The video above shows how much human interaction has gone cyber and the difference it has made in real world human interaction. In 2002, we start to see the difference in social interaction due to a new technology known as social media (Farman, pg. 19). Social media give us the ability to add the mobility in contextual concept of human interaction as seen through the eyes of Kakira and Sorensen. The internet and social media have connected people on the other side of the world and have created fewer contextual restraints interacting with one another. Kakira and Sorensen also explain that social media and computer mediated communication can help those who have weak social relationships better their face-to-face interactions.

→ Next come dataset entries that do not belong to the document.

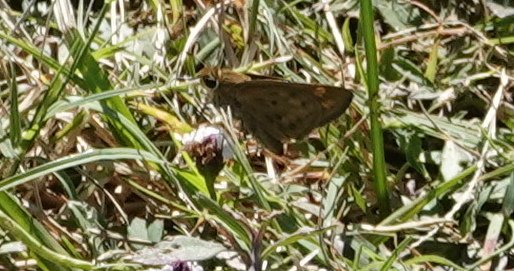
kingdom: Animalia
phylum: Arthropoda
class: Insecta
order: Lepidoptera
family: Hesperiidae
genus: Hylephila
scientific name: Hylephila phyleus
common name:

In reality however, social media has created the exact opposite problem. In the video, it is evident how the use of social media has affected face-to-face interaction in a negative way. For example, the use of Facebook can help you keep in touch with people, employers, and keep up with entertainment and world news, but many people worry more about how many friends they have on Facebook, rather than building true, real life, relationships. The use of internet and social media are all advantageous if used the correct way. We now have access to a cell phone that lets us get in contact with others in an instant, use a camera, check your e-mail, and use the internet, among many others. Due to the accessibility of information and resources we have an extension of communication possibilities beyond time and space.
Throughout the years, we have seen many new technologies that have helped the spatial, temporal, and contextual mobility of human interaction. We have gone from the telegraph and long waits for information, to being able to gain knowledge of something from the other side of the world almost simultaneously. As human beings, we always look for faster and better new technologies which leads us to being able to get things done faster, access information simultaneously, but most importantly, we will see the human interaction further mobilize and create an even greater rift in interpersonal communication.
Farman, J. (2012). Historicizing Mobile Media. The Mobile Media Reader, Volume 73, 9-22.
Kakihara, M. and Sorenson, C. (December, 2001). Expanding the ‘Mobility’ Concept. Volume 22 (No.3), 34.
Goggin, G. (2006). Cell Phone Culture: Mobile Technology in Everyday Life. London: Routledge. Capter 2, 19-40.
Ling, R. and Donner, J. (2009). Mobile Communication. Malden, MA: Polity Press. Chapter 1, p. 1-29.